§ **Requirement**: Reproduce the source text of every record below character for character. Leave the pictures out of your answer.

---------- Data for the task ----------

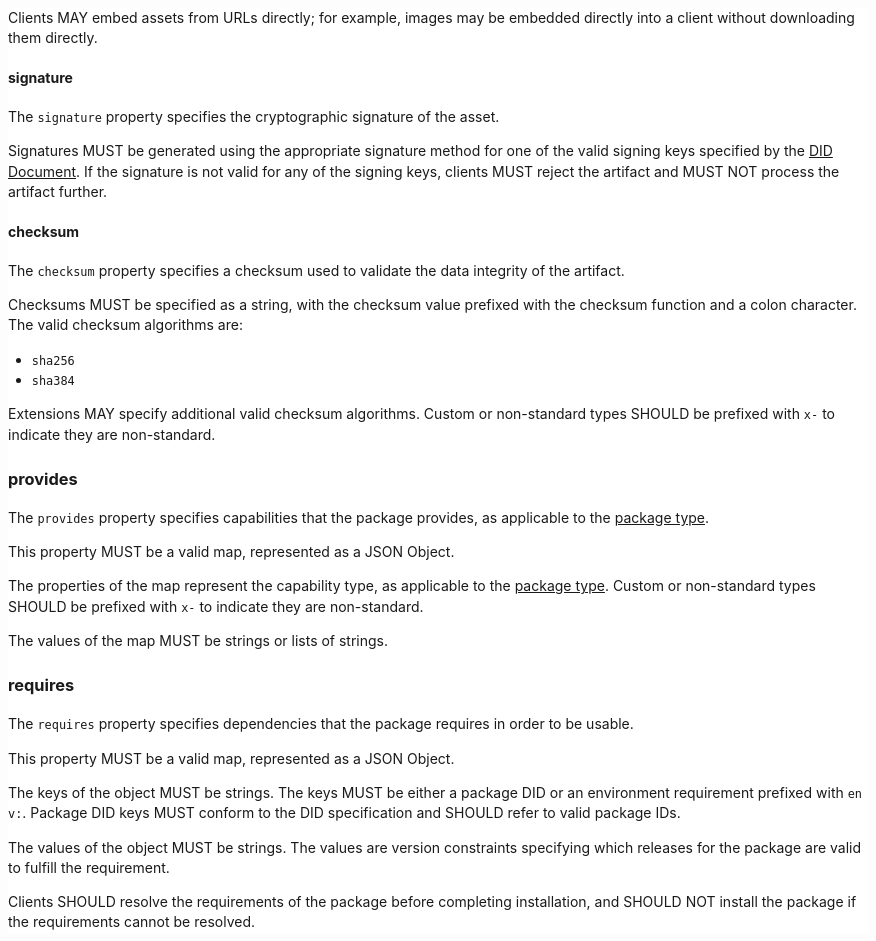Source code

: Clients MAY embed assets from URLs directly; for example, images may be embedded directly into a client without downloading them directly.


#### signature

The `signature` property specifies the cryptographic signature of the asset.

Signatures MUST be generated using the appropriate signature method for one of the valid signing keys specified by the [DID Document](#did-document). If the signature is not valid for any of the signing keys, clients MUST reject the artifact and MUST NOT process the artifact further.


#### checksum

The `checksum` property specifies a checksum used to validate the data integrity of the artifact.

Checksums MUST be specified as a string, with the checksum value prefixed with the checksum function and a colon character. The valid checksum algorithms are:

* `sha256`
* `sha384`

Extensions MAY specify additional valid checksum algorithms. Custom or non-standard types SHOULD be prefixed with `x-` to indicate they are non-standard.


### provides

<a name="property-provides"></a>

The `provides` property specifies capabilities that the package provides, as applicable to the [package type](#property-type).

This property MUST be a valid map, represented as a JSON Object.

The properties of the map represent the capability type, as applicable to the [package type](#property-type). Custom or non-standard types SHOULD be prefixed with `x-` to indicate they are non-standard.

The values of the map MUST be strings or lists of strings.


### requires

<a name="property-requires"></a>

The `requires` property specifies dependencies that the package requires in order to be usable.

This property MUST be a valid map, represented as a JSON Object.

The keys of the object MUST be strings. The keys MUST be either a package DID or an environment requirement prefixed with `env:`. Package DID keys MUST conform to the DID specification and SHOULD refer to valid package IDs.

The values of the object MUST be strings. The values are version constraints specifying which releases for the package are valid to fulfill the requirement.

Clients SHOULD resolve the requirements of the package before completing installation, and SHOULD NOT install the package if the requirements cannot be resolved.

----------

§ **Solution for this problem**:
Source code

: Clients MAY embed assets from URLs directly; for example, images may be embedded directly into a client without downloading them directly.


#### signature

The `signature` property specifies the cryptographic signature of the asset.

Signatures MUST be generated using the appropriate signature method for one of the valid signing keys specified by the [DID Document](#did-document). If the signature is not valid for any of the signing keys, clients MUST reject the artifact and MUST NOT process the artifact further.


#### checksum

The `checksum` property specifies a checksum used to validate the data integrity of the artifact.

Checksums MUST be specified as a string, with the checksum value prefixed with the checksum function and a colon character. The valid checksum algorithms are:

* `sha256`
* `sha384`

Extensions MAY specify additional valid checksum algorithms. Custom or non-standard types SHOULD be prefixed with `x-` to indicate they are non-standard.


### provides

<a name="property-provides"></a>

The `provides` property specifies capabilities that the package provides, as applicable to the [package type](#property-type).

This property MUST be a valid map, represented as a JSON Object.

The properties of the map represent the capability type, as applicable to the [package type](#property-type). Custom or non-standard types SHOULD be prefixed with `x-` to indicate they are non-standard.

The values of the map MUST be strings or lists of strings.


### requires

<a name="property-requires"></a>

The `requires` property specifies dependencies that the package requires in order to be usable.

This property MUST be a valid map, represented as a JSON Object.

The keys of the object MUST be strings. The keys MUST be either a package DID or an environment requirement prefixed with `env:`. Package DID keys MUST conform to the DID specification and SHOULD refer to valid package IDs.

The values of the object MUST be strings. The values are version constraints specifying which releases for the package are valid to fulfill the requirement.

Clients SHOULD resolve the requirements of the package before completing installation, and SHOULD NOT install the package if the requirements cannot be resolved.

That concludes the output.